Bastien Potereau, L'Itinéraire, Montréal
Bernard Duhaime est un homme occupé et passionné. Entre ses réunions et les cours de droit qu’il donne à ses étudiants de l’UQÀM, il prend le temps de me recevoir.
À lui seul, ou presque, il a réussi à faire condamner un pays, la République dominicaine. Mais comment fait-on changer les choses à 3 000 kilomètres de Montréal?
La frontière entre la République dominicaine et Haïti est perméable. C’est la seule frontière terrestre d’Haïti. Une rivière sépare les deux États, elle porte le nom de «rivière du Massacre». Les ponts sont gardés par la milice dominicaine et font office de douane.
En juin 2000, la rivière n’aura jamais si bien porté son nom. Un groupe composé d’une trentaine de migrants haïtiens traverse la rivière sans s’arrêter au poste de contrôle. La réponse de l’armée dominicaine est singulière et ne se fait pas attendre. Le véhicule essuie une salve nourrie de tirs de mitraillette. S’ensuit une poursuite sur les routes abîmées. La chasse s’arrête lorsque le conducteur haïtien perd le contrôle du camion.
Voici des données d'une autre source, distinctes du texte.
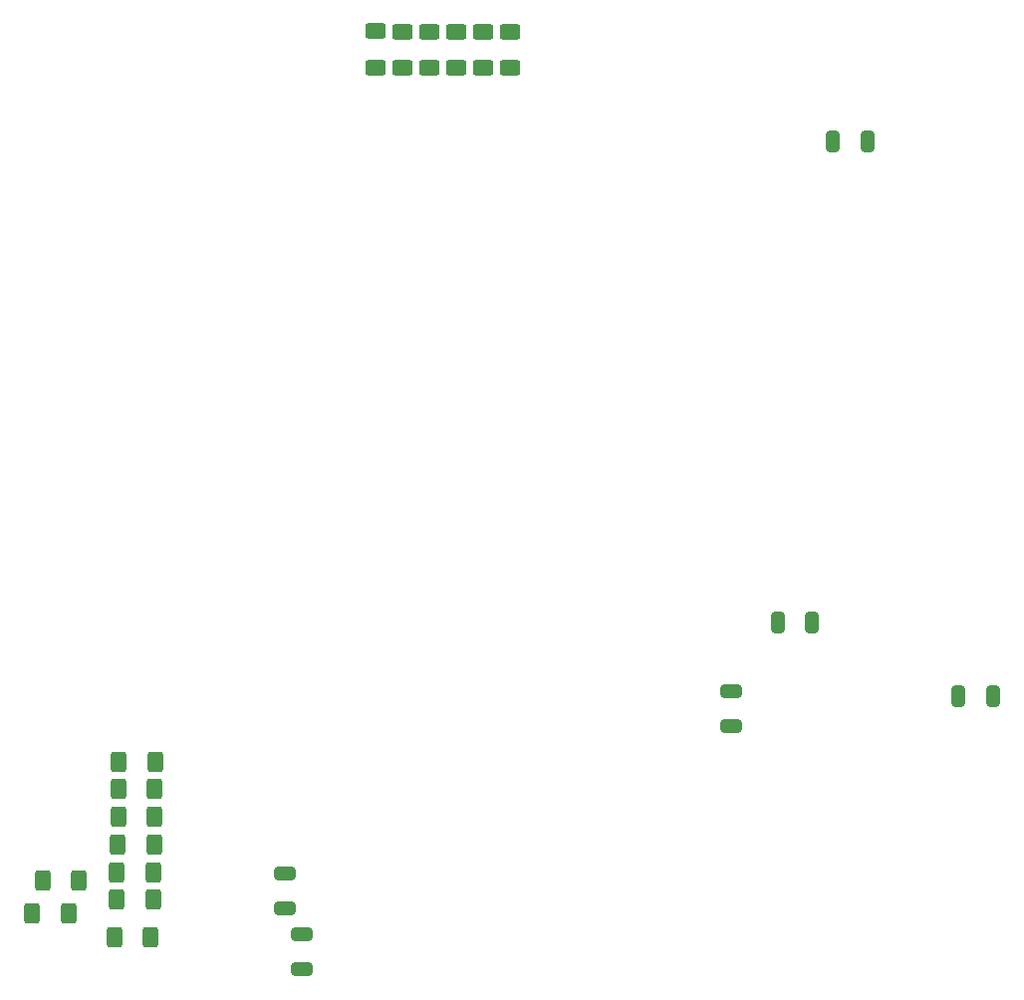
<source format=gbr>
%TF.GenerationSoftware,KiCad,Pcbnew,8.0.7-8.0.7-0~ubuntu22.04.1*%
%TF.CreationDate,2024-12-26T12:21:12+01:00*%
%TF.ProjectId,schematics_v10,73636865-6d61-4746-9963-735f7631302e,rev?*%
%TF.SameCoordinates,Original*%
%TF.FileFunction,Paste,Bot*%
%TF.FilePolarity,Positive*%
%FSLAX46Y46*%
G04 Gerber Fmt 4.6, Leading zero omitted, Abs format (unit mm)*
G04 Created by KiCad (PCBNEW 8.0.7-8.0.7-0~ubuntu22.04.1) date 2024-12-26 12:21:12*
%MOMM*%
%LPD*%
G01*
G04 APERTURE LIST*
G04 Aperture macros list*
%AMRoundRect*
0 Rectangle with rounded corners*
0 $1 Rounding radius*
0 $2 $3 $4 $5 $6 $7 $8 $9 X,Y pos of 4 corners*
0 Add a 4 corners polygon primitive as box body*
4,1,4,$2,$3,$4,$5,$6,$7,$8,$9,$2,$3,0*
0 Add four circle primitives for the rounded corners*
1,1,$1+$1,$2,$3*
1,1,$1+$1,$4,$5*
1,1,$1+$1,$6,$7*
1,1,$1+$1,$8,$9*
0 Add four rect primitives between the rounded corners*
20,1,$1+$1,$2,$3,$4,$5,0*
20,1,$1+$1,$4,$5,$6,$7,0*
20,1,$1+$1,$6,$7,$8,$9,0*
20,1,$1+$1,$8,$9,$2,$3,0*%
G04 Aperture macros list end*
%ADD10RoundRect,0.250000X-0.400000X-0.625000X0.400000X-0.625000X0.400000X0.625000X-0.400000X0.625000X0*%
%ADD11RoundRect,0.250000X-0.625000X0.400000X-0.625000X-0.400000X0.625000X-0.400000X0.625000X0.400000X0*%
%ADD12RoundRect,0.250000X-0.650000X0.325000X-0.650000X-0.325000X0.650000X-0.325000X0.650000X0.325000X0*%
%ADD13RoundRect,0.250000X0.400000X0.625000X-0.400000X0.625000X-0.400000X-0.625000X0.400000X-0.625000X0*%
%ADD14RoundRect,0.250000X-0.325000X-0.650000X0.325000X-0.650000X0.325000X0.650000X-0.325000X0.650000X0*%
%ADD15RoundRect,0.250000X0.325000X0.650000X-0.325000X0.650000X-0.325000X-0.650000X0.325000X-0.650000X0*%
G04 APERTURE END LIST*
D10*
%TO.C,R16*%
X73735000Y-128778000D03*
X76835000Y-128778000D03*
%TD*%
D11*
%TO.C,R14*%
X104772047Y-64397807D03*
X104772047Y-67497807D03*
%TD*%
D10*
%TO.C,R17*%
X73608000Y-138176000D03*
X76708000Y-138176000D03*
%TD*%
D11*
%TO.C,R12*%
X95631000Y-64337000D03*
X95631000Y-67437000D03*
%TD*%
%TO.C,R11*%
X100205096Y-64398624D03*
X100205096Y-67498624D03*
%TD*%
D12*
%TO.C,C10*%
X89357200Y-141169600D03*
X89357200Y-144119600D03*
%TD*%
%TO.C,C2*%
X87884000Y-135939000D03*
X87884000Y-138889000D03*
%TD*%
D13*
%TO.C,R13*%
X69495000Y-139319000D03*
X66395000Y-139319000D03*
%TD*%
D10*
%TO.C,R20*%
X73761000Y-126492000D03*
X76861000Y-126492000D03*
%TD*%
%TO.C,R22*%
X73709600Y-131165600D03*
X76809600Y-131165600D03*
%TD*%
%TO.C,R24*%
X73608000Y-135890000D03*
X76708000Y-135890000D03*
%TD*%
%TO.C,R21*%
X73684800Y-133502400D03*
X76784800Y-133502400D03*
%TD*%
D11*
%TO.C,R1*%
X107051536Y-64397807D03*
X107051536Y-67497807D03*
%TD*%
D14*
%TO.C,C7*%
X129765000Y-114604800D03*
X132715000Y-114604800D03*
%TD*%
D13*
%TO.C,R15*%
X76480000Y-141351000D03*
X73380000Y-141351000D03*
%TD*%
D15*
%TO.C,C8*%
X148083800Y-120904000D03*
X145133800Y-120904000D03*
%TD*%
D14*
%TO.C,C3*%
X134446000Y-73741995D03*
X137396000Y-73741995D03*
%TD*%
D13*
%TO.C,R8*%
X70384000Y-136525000D03*
X67284000Y-136525000D03*
%TD*%
D11*
%TO.C,R10*%
X102489000Y-64389000D03*
X102489000Y-67489000D03*
%TD*%
%TO.C,R9*%
X97917000Y-64389000D03*
X97917000Y-67489000D03*
%TD*%
D12*
%TO.C,C6*%
X125857000Y-120446800D03*
X125857000Y-123396800D03*
%TD*%
M02*

</source>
Certains passagers tentent de s’enfuir, mais les militaires les exécutent. Bilan : sept morts. Le reste du groupe, dont la majorité est blessée, est fait prisonnier. Dès le lendemain, l’armée leur donne le choix : soit ils sont condamnés à des travaux forcés, soit ils donnent tout leur argent et sont expulsés sur le champ. Ils choisissent la deuxième solution.
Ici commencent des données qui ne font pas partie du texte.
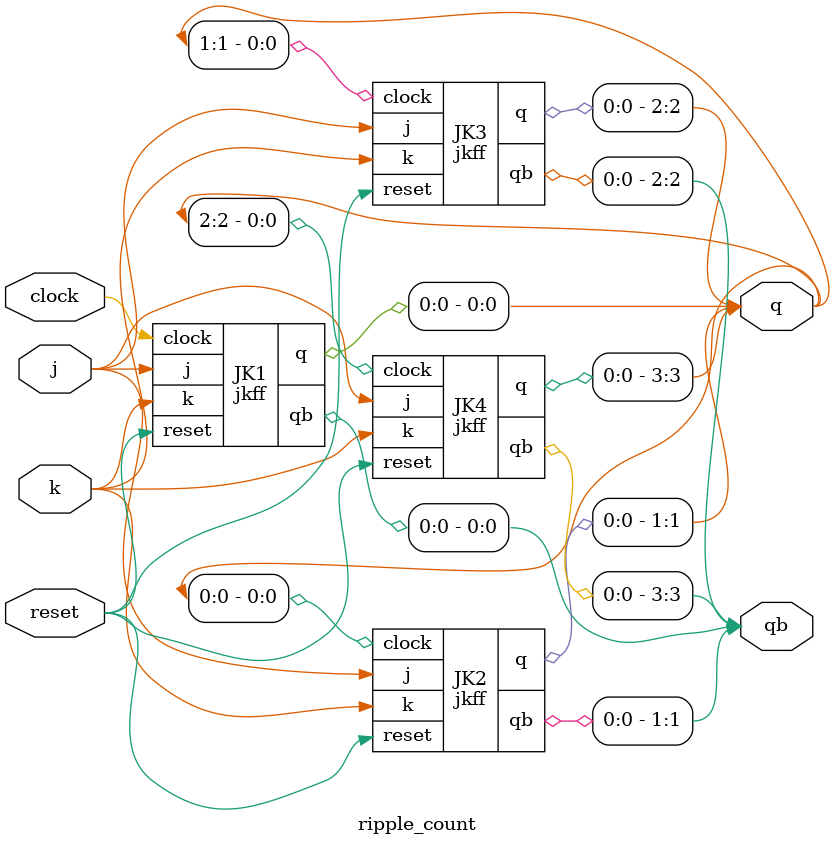
<source format=v>
module jkff(j,k,clock,reset,q,qb);
input j,k,clock,reset;
output reg q,qb;
always@(negedge clock)
begin
case({reset,j,k})
3'b100 :q=q;
3'b101 :q=0;
3'b110 :q=1;
3'b111 :q=~q;
default :q=0;
endcase
qb<=~q;
end
endmodule
module ripple_count(j,k,clock,reset,q,qb);
input j,k,clock,reset;
output wire [3:0]q,qb;
jkff JK1(j,k,clock,reset,q[0],qb[0]);
jkff JK2(j,k,q[0],reset,q[1],qb[1]);
jkff JK3(j,k,q[1],reset,q[2],qb[2]);
jkff JK4(j,k,q[2],reset,q[3],qb[3]);
endmodule

</source>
L’expulsion collective, totalement arbitraire, a été décidée sans l’approbation d’une autorité judiciaire compétente. Une organisation communautaire locale a porté plainte à la police locale civile, mais très vite, l’armée a récupéré le dossier. Le résultat de l’enquête était donc d’ores et déjà truqué. Les militaires ont tous été acquittés. Deux ONG, une de chacun des pays concernés, ont alors demandé de l’aide à Bernard Duhaime.
UNE MAGISTRALE LEÇON DE DROIT
Pourquoi aller chercher l’aide d’un professeur de droit québécois? Parce que Bernard Duhaime est bien plus qu’un enseignant. Il s’implique pour la défense des droits de l’homme depuis 1996. Il a travaillé avec des entités intergouvernementales et pour des organismes paradémocratiques.
Dans le cadre de cette affaire, il était assisté du GARR (Groupe d’Appui aux Rapatriés et Réfugiés), de la CCDH (Commission des Citoyens pour les Droits de l’Homme), d’autres avocats et de certains de ses étudiants de l’UQÀM. «Ils ont fait beaucoup de recherches sur la jurisprudence, sur ce qui s’est déjà passé ailleurs. Ils ont aidé à la rédaction, à préparer des interrogatoires», raconte-t-il.
En novembre 2005, la Clinique internationale de défense des droits humains de l’UQÀM (CIDDHU) saisit les instances du système interaméricain de protection des droits de la personne. «On y est allé avec plusieurs motifs : racisme, xénophobie, violation du droit à l’égalité et à la protection judiciaire, entre autres», s’exclame Bernard Duhaime.
Le professeur s’est rendu plusieurs fois en République dominicaine pour assister les victimes et les ONG. Il s’est également présenté au procès qui s’est déroulé au Costa-Rica, le 21 juin dernier.
Finalement, le 24 octobre, la décision de la Cour tombe : la République dominicaine est jugée coupable d’avoir attaqué, exécuté et blessé arbitrairement une trentaine de migrants haïtiens. Le tribunal condamne le pays pour de nombreuses violations des droits de la personne. La République dominicaine doit verser plusieurs centaines de milliers de dollars de réparations aux victimes et à leurs représentants. Cette décision constituera par ailleurs un précédent important en Amérique concernant les
droits des migrants.
Le professeur Duhaime est enchanté par cette victoire. «Pour une fois, la communauté haïtienne a de quoi se réjouir, malgré la tragédie de cette affaire. Ces gens ne sont pas morts en vain, la protection des droits des migrants a grandement évolué.»
Bernard Duhaime, le professeur justicier
Le professeur Duhaime conseille plusieurs organisations de défense des droits de la personne et des peuples autochtones, des avocats et défenseurs des droits humains, des organisations internationales ainsi que des États. Il a été avocat au Secrétariat de la Commission interaméricaine des Droits de l’homme de l’Organisation des États américains (OEA). Après avoir formé des avocats, des juges ou encore des hauts fonctionnaires un peu partout en Amérique latine, il décide en 2004 de devenir professeur. «Si, chaque année, j’arrive à mener une trentaine d’étudiants à devenir des défenseurs acharnés des droits de l’homme, ce sera ma plus grande réussite», affirme-t-il.